US-Peru inquiry begins this week into downing of missionary plane as drug
interdiction flights halted.

MEXICO CITY

Behind Peru's tragic shootdown of an American missionary plane is an
aggressive drug-interdiction program that has earned Peru nothing but
praise from the United States - until now.

The Peruvian Air Force's attack Friday on a Cessna aircraft is revealing to
Americans the extreme measures foreign governments sometimes take in the
US-promoted drug war - measures that in some cases would not be tolerated
at home. The shootdown killed an American missionary and her infant daughter.

The new perspective on the drug war comes at a time when US
counternarcotics efforts are under unprecedented attack. The salvos echo
from Hollywood, which issued a scorching indictment of US drug policy in
last year's film "Traffic," to Capitol Hill, where a growing roster of
elected US officials are calling for a new anti-narcotics strategy.

The Peruvian attack on the plane - suspect because it was flying in a zone
of heavy drug trafficking - is focusing scrutiny on the US's all-out
approach to the drug war. While officials try to determine exactly what
happened over Peru's Amazon region Friday, the joint anti-drug
reconnaissance missions have been suspended. The US Senate Intelligence
Committee met with CIA Director George Tenet Tuesday as part of the effort
to clear up discrepancies surrounding the incident.

Different stories

A CIA-manned reconnaissance plane, part of the "airbridge denial program"
that has figured in US-Peru anti-drug efforts since 1995, spotted the small
Cessna and informed Peruvian Air Force authorities. Peruvian officials say
they intercepted the plane and attempted radio contact on several
frequencies but got no response.

US officials say they tried to discourage a Peruvian official on the US
plane from recommending the Cessna be brought down. Peruvian Air Force
officials say that all established procedures for intercepting and firing
on suspicious aircraft were followed.

SOURCE: ESRI

The discrepancies have led the US and Peru to set up a joint investigation
in Lima. "We're trying to get to the bottom of this and sort out many
sometimes contradictory accounts," says an aide to Sen. Bob Graham,
vice-chairman of the Intelligence Committee. The aide says Senator Graham
"believes it's premature" to speculate on any impact the shootdown might
have on American-sponsored narcotics interdiction programs.

────────────────

Exercises to complete:
1/ Render this sentence from the article on the Peru missionary plane shootdown into Spanish: "The shootdown killed an American missionary and her infant daughter."
2/ Pick up the article on the Peru missionary plane shootdown after its final sentence and carry it forward.

────────────────

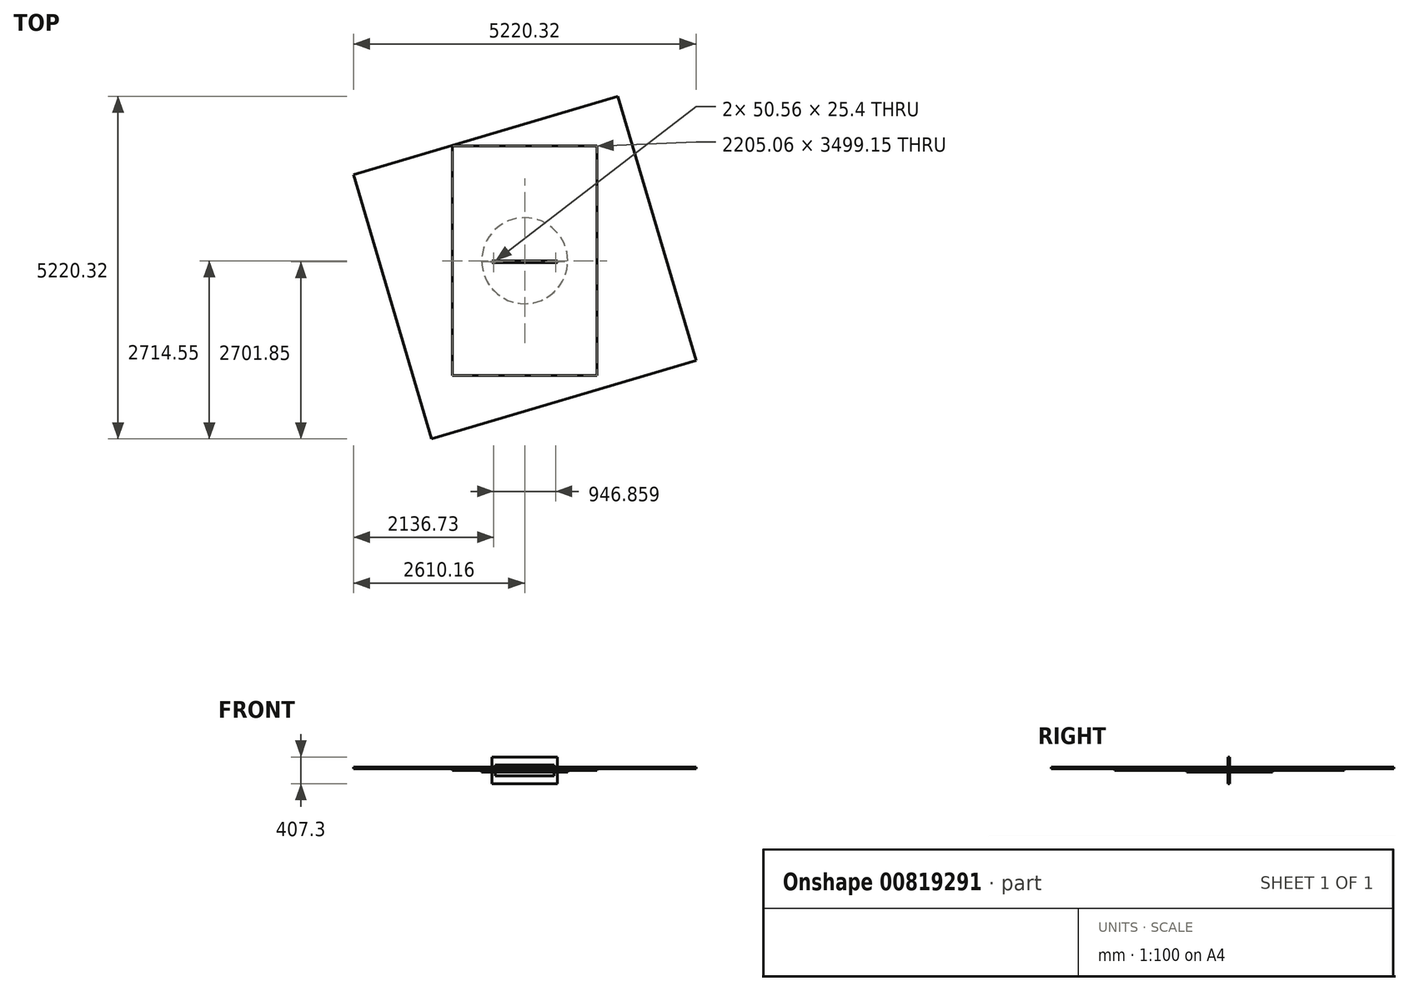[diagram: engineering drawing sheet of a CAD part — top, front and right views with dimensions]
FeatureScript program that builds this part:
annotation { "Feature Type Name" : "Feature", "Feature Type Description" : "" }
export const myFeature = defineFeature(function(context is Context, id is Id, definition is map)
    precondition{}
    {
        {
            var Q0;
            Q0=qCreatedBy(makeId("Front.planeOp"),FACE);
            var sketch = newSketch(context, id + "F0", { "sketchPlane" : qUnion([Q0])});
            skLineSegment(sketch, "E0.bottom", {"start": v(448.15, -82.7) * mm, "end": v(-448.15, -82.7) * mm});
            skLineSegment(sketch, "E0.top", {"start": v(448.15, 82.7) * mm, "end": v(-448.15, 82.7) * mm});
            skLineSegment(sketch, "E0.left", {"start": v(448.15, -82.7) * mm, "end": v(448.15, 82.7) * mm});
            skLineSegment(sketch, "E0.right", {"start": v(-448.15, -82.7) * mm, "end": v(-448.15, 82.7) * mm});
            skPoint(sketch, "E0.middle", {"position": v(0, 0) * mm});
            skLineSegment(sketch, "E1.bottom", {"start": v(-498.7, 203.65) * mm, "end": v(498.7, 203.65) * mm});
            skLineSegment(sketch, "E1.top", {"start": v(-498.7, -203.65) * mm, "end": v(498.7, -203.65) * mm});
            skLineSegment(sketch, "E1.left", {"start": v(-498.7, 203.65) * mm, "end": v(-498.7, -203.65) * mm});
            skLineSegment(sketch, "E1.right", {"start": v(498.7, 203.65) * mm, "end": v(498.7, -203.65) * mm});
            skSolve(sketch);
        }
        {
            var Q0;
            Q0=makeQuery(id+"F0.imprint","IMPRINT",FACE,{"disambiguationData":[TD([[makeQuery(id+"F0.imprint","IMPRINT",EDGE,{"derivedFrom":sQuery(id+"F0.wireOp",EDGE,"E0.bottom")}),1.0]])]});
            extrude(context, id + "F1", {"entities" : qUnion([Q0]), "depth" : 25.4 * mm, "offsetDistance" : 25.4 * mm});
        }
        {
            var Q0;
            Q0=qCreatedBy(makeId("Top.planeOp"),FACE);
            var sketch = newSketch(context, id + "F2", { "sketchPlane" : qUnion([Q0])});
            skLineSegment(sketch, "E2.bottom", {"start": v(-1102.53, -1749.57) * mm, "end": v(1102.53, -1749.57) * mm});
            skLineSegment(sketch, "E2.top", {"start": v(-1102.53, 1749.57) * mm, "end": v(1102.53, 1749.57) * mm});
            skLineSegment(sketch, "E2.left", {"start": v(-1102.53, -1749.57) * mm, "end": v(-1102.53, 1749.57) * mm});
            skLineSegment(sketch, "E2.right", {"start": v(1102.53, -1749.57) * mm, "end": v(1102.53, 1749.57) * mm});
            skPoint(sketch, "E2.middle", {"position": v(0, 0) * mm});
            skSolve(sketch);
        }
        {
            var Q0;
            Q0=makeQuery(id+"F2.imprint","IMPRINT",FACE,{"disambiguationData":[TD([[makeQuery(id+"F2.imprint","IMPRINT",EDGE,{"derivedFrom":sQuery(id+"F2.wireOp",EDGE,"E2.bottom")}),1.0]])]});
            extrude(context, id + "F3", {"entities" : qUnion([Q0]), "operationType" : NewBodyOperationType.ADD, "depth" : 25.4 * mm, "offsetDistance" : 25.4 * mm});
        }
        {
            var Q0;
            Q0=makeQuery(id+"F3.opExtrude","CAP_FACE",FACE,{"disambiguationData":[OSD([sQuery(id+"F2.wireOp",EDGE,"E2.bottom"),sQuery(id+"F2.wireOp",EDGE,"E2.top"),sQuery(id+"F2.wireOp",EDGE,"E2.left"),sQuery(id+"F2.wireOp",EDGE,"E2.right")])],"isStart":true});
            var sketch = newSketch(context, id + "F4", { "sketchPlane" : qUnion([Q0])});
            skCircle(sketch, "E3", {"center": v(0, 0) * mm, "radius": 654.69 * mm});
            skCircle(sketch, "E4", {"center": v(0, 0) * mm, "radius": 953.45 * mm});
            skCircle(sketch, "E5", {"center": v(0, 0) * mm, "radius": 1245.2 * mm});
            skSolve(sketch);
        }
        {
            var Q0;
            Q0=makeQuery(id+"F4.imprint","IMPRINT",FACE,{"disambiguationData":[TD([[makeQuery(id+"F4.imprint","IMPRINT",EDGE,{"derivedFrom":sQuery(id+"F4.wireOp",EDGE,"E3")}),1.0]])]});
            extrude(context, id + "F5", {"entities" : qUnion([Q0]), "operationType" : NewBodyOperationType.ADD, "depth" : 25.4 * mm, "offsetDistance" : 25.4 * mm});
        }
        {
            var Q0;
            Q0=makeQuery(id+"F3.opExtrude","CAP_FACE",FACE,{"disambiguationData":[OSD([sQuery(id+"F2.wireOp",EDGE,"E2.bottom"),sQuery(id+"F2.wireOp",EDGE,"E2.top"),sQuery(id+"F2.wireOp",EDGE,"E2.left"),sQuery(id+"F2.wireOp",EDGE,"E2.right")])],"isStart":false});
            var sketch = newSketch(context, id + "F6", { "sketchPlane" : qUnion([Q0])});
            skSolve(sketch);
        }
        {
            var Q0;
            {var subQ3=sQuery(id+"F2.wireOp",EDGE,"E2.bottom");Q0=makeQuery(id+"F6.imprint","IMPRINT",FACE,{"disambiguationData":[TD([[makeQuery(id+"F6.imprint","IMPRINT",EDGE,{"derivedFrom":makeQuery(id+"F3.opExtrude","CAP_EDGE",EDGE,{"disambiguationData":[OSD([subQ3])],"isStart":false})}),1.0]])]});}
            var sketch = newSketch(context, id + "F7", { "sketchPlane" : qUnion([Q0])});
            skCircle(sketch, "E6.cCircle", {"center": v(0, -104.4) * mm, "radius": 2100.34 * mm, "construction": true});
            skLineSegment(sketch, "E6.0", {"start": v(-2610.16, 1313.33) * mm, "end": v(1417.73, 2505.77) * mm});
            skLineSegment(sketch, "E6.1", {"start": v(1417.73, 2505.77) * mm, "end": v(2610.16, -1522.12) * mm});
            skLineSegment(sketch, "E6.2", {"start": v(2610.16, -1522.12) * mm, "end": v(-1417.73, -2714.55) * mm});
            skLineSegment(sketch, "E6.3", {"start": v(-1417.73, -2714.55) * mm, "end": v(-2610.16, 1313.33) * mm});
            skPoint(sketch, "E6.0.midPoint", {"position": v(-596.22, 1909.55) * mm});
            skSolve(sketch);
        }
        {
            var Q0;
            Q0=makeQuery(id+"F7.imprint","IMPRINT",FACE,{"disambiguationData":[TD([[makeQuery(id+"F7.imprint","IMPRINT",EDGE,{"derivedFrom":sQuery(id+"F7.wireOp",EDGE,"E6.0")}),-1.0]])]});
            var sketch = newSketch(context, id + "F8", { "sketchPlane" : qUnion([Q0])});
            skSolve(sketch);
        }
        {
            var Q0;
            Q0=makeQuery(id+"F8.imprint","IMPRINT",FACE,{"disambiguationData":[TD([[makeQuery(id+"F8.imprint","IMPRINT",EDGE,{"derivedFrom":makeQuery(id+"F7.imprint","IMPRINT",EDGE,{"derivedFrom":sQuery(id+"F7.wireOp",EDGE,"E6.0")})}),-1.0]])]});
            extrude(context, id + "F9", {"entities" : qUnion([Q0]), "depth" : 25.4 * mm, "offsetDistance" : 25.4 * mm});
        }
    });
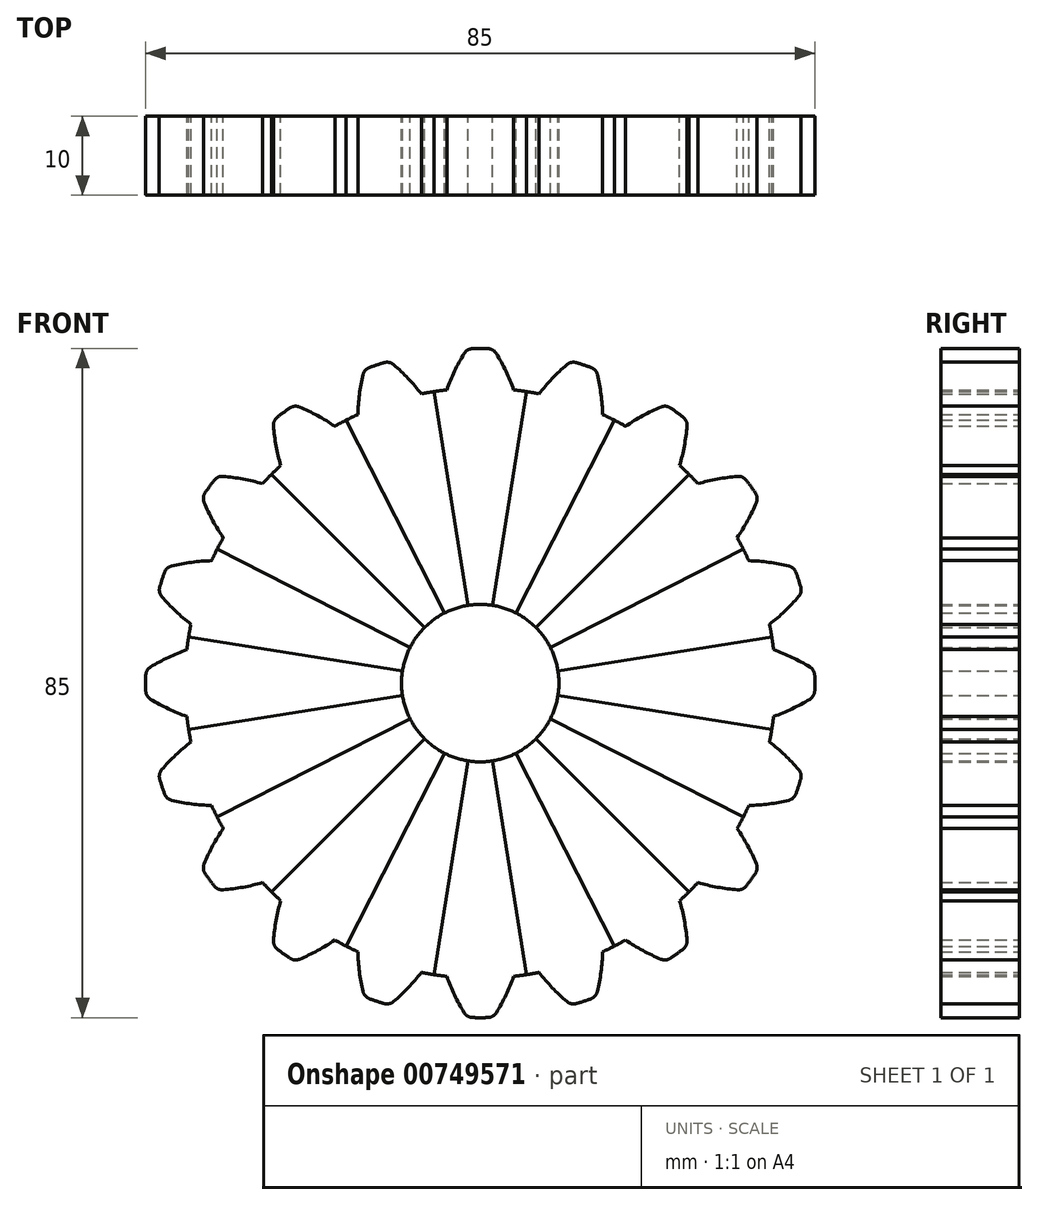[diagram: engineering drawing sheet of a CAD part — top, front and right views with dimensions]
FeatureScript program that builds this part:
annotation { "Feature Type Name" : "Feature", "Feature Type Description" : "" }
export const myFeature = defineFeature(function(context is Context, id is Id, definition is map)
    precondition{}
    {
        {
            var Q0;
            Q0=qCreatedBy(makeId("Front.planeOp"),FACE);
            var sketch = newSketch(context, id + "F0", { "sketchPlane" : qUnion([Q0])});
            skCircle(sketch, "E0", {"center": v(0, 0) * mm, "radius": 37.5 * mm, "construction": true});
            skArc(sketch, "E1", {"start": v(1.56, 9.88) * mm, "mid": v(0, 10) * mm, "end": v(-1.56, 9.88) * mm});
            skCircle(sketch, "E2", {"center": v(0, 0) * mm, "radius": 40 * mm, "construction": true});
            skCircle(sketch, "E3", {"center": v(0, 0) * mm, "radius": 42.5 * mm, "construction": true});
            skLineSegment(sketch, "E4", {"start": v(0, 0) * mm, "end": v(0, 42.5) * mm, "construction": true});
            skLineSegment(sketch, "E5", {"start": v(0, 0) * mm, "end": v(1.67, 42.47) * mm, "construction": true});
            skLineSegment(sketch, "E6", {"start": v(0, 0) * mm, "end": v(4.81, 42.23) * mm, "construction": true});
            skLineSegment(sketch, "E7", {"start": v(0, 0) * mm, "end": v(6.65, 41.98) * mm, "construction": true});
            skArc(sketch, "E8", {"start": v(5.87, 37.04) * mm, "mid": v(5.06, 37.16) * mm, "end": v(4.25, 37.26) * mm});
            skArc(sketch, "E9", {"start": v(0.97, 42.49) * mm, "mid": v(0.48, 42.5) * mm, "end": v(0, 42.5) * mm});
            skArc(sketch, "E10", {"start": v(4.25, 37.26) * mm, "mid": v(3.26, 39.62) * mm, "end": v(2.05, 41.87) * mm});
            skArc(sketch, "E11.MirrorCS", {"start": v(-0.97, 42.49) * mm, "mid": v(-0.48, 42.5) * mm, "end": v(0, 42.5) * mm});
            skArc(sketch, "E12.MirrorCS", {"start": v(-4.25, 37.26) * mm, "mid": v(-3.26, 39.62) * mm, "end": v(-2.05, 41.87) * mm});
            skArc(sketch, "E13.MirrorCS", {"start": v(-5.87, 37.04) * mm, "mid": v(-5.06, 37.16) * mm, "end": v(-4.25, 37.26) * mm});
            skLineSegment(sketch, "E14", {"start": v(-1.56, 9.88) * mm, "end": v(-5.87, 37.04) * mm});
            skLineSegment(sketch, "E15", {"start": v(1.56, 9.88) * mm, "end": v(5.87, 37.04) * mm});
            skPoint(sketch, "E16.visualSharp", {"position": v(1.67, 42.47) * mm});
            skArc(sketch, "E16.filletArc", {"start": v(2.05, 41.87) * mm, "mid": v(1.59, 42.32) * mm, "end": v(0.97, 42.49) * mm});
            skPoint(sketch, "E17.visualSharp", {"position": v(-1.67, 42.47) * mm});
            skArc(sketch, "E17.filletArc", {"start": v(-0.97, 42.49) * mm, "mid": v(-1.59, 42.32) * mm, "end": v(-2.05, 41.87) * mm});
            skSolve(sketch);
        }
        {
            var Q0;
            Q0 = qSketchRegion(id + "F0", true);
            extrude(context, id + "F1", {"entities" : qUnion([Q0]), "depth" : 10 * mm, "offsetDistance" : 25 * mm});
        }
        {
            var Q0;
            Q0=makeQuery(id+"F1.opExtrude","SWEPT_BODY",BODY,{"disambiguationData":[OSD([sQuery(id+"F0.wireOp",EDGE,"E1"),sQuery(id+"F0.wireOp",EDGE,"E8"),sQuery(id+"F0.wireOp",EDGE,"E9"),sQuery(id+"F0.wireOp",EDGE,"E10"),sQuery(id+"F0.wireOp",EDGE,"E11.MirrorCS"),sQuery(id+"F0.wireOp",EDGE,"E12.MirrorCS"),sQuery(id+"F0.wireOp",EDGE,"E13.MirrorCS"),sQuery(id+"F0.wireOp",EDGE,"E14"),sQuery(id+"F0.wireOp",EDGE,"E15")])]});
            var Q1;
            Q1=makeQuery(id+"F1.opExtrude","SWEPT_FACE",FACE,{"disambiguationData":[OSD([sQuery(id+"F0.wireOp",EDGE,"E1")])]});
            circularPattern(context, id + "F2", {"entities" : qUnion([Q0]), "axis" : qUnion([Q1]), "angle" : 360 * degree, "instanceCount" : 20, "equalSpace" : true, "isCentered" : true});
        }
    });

────────────────

Replies:
1/ El derribo mató a una misionera estadounidense y a su pequeña hija.

2/
The shootdown took place over an area where Peru, Brazil, and Colombia meet
- - a hotbed of drug cultivation and trafficking, and a focus of growing
international concern as Colombia's drug-financed insurgency threatens to
spill over borders into neighboring countries. The US is already spending
$1.3 billion on a plan to eradicate coca, the raw material of cocaine, in
southern Colombia, and about half that much this year on anti-drug efforts
in the Andean region.

But the particular success of Peru's anti-drug program - and the central
role played by the air traffic interdiction component of the plan - is
going to make any push for changes especially difficult. Since getting
tough on the drug trade in the early 1990s Peru - once the world's top coca
producer -- has reduced coca cultivation by more than 60 percent.

And the "airbridge denial" plan was particularly successful in disrupting
trafficking and pulling the floor from under the price of Peruvian coca, US
officials say. "This program historically has been very successful in
stemming the flow of drugs out of Peru," says a US official in Lima. "It
effectively got the word out to drug traffickers" that using Peruvian skies
for drug transport involved heavy risk.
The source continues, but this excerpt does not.